• Stored data entries:
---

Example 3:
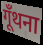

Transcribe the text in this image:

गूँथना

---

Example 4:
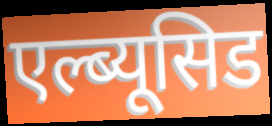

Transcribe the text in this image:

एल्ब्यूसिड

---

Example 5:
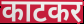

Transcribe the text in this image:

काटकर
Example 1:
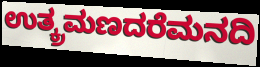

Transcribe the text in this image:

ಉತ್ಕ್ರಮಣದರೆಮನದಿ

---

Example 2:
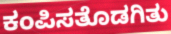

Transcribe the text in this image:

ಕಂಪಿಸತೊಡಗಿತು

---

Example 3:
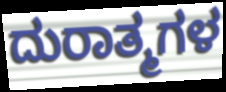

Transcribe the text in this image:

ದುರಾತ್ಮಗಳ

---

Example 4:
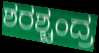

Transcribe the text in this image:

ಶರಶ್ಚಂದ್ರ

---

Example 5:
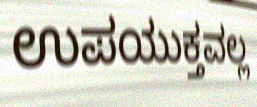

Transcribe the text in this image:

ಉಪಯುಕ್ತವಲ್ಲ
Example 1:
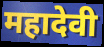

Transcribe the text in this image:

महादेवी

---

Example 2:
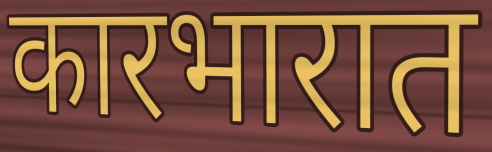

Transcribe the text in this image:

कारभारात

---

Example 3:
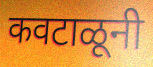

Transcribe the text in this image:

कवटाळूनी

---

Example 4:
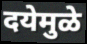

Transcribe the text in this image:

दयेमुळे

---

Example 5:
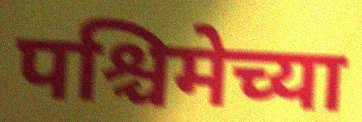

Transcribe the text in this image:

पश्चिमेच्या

• Task to complete:
Copy each line above exactly, with no images.

• Solution for this exercise:
---

Example 3:

Transcribe the text in this image:

गूँथना

---

Example 4:

Transcribe the text in this image:

एल्ब्यूसिड

---

Example 5:

Transcribe the text in this image:

काटकर
Example 1:

Transcribe the text in this image:

ಉತ್ಕ್ರಮಣದರೆಮನದಿ

---

Example 2:

Transcribe the text in this image:

ಕಂಪಿಸತೊಡಗಿತು

---

Example 3:

Transcribe the text in this image:

ದುರಾತ್ಮಗಳ

---

Example 4:

Transcribe the text in this image:

ಶರಶ್ಚಂದ್ರ

---

Example 5:

Transcribe the text in this image:

ಉಪಯುಕ್ತವಲ್ಲ
Example 1:

Transcribe the text in this image:

महादेवी

---

Example 2:

Transcribe the text in this image:

कारभारात

---

Example 3:

Transcribe the text in this image:

कवटाळूनी

---

Example 4:

Transcribe the text in this image:

दयेमुळे

---

Example 5:

Transcribe the text in this image:

पश्चिमेच्या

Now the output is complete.